For her work as a composer, Gates has won the inaugural Marion Brown Prize, a HerVoice prize (Chicago Acapella), and the 2024 First Commission award from ComposersNow, along with the Bohemian Prize (’23) and a John Green Prize (’22) from the Harvard Music Department, and a commission for the MassArt Museum (’22). Her pieces have been programmed by the Harvard Choruses, Chicago Acapella, Bowdoin College, and National Sawdust. She is a Mutual Mentorship for Musicians fellow and Betty Carter Jazz Ahead alum, and has performed at Joe’s Pub, the Monterey Jazz Festival, London Jazz Festival, Montreal Jazz Festival, DC Jazz Festival, Winter JazzFest, the Kennedy Center, Roulette Intermedium, and SFJazz. She performed her first tour in Asia (Ulaanbataar, Mongolia, and Osaka and Tokyo, Japan) in August 2023, followed by a fall 2023 term abroad in London, UK at the Royal Academy of Music, and a January 2024 Italy tour.

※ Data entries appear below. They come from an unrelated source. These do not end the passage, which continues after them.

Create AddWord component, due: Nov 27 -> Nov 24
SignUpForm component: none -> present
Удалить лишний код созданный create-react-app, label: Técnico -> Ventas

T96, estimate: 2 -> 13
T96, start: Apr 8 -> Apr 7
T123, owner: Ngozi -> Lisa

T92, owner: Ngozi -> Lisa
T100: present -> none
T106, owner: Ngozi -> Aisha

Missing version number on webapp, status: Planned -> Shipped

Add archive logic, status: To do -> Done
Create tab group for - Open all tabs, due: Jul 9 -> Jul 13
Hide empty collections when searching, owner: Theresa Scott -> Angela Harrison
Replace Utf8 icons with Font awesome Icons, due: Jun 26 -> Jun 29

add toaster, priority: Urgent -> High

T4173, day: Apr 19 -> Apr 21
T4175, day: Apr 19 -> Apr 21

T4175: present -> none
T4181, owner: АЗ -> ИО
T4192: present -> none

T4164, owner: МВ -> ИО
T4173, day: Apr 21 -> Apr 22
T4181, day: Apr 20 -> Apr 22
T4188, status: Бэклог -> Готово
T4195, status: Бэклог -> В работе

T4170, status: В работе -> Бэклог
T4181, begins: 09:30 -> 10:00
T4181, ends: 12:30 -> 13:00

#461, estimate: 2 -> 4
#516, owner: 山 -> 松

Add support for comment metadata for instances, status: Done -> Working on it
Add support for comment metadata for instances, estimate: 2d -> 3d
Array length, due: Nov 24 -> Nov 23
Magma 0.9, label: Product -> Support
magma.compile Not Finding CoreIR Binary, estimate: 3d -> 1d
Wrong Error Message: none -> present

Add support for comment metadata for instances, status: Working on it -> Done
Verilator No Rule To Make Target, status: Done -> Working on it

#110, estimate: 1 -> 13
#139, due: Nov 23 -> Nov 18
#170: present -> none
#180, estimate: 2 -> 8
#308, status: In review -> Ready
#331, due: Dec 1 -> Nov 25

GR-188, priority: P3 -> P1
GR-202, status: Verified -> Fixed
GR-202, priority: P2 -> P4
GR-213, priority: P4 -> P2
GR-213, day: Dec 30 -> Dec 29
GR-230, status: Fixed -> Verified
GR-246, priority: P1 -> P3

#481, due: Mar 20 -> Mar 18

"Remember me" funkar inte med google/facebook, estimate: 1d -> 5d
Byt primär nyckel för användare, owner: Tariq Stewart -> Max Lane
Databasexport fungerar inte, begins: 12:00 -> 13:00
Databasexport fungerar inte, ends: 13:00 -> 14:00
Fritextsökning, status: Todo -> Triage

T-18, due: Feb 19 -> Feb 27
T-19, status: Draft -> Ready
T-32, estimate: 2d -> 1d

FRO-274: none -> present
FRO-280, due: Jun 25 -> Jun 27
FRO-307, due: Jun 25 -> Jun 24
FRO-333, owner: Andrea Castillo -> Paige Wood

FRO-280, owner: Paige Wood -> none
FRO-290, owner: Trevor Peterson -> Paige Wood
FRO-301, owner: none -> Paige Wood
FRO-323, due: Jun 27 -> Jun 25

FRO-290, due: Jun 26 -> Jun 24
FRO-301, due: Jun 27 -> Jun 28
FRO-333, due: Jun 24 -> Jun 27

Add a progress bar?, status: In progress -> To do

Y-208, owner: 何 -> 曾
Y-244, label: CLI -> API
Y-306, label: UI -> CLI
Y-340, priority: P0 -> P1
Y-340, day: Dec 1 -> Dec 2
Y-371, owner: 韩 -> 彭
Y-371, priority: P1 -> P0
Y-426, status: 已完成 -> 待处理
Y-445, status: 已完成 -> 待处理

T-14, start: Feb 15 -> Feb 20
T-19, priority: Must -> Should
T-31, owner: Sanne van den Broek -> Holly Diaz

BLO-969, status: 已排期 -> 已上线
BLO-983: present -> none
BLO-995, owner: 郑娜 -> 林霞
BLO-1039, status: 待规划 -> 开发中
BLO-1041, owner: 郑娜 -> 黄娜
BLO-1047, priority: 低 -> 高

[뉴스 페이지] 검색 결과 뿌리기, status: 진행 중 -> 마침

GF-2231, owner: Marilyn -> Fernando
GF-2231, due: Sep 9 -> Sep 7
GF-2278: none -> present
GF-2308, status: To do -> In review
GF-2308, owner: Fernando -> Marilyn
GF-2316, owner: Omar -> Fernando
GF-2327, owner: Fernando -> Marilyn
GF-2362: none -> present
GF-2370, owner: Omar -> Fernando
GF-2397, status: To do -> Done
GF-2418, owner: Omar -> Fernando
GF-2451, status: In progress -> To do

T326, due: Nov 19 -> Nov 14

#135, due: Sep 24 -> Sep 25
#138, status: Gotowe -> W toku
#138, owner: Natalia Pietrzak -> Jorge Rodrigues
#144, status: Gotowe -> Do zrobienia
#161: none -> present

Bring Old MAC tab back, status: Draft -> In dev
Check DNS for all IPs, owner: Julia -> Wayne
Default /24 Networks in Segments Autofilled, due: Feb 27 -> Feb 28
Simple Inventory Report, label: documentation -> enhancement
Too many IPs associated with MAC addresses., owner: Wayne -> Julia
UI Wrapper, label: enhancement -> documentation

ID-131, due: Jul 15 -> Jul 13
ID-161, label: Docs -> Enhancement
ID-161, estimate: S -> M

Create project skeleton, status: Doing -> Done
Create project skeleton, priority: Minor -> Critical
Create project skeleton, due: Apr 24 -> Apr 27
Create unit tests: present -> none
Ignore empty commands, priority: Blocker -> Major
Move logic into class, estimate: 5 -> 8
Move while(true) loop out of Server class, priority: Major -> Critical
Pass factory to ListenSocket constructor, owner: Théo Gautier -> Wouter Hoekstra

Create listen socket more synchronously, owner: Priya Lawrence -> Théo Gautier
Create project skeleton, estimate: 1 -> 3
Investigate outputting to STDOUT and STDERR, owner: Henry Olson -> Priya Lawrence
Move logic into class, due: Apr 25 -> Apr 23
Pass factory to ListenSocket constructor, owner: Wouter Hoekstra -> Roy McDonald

Her Harvard Opportunes arrangement and live solo performance of “Hard Place” by H.E.R. went viral on TikTok, garnering the attention of Michael Buble and Jason Derulo, and later winning her a CARA Acapella Award for Best Soloist on the 2022 studio album recording. She also works in varied interdisciplinary settings, from scoring a short film for the Harvard-Radcliffe Institute exhibition on seminal ethnomusicologist Dr. Eileen Southern, to collaborating with the Harvard Ballet Company to set dance to her original music. She is currently developing a string quartet in collaboration with playwright Phillip Howze, to be premiered in February 2024 as part of his theatrical work, “Self Portraits” (Bushwick Starr, Brooklyn, NYC).

Cinamon

  • Alt Folk

Cinamon has been writing music for over 40 years, using it as a powerful form of self-therapy and personal healing. In 2017, they earned an MA in Expressive Therapy with a focus on music therapy from Lesley University. Their journey of recovery continues through the transformative power of creative expression, where music remains at the core of their healing process.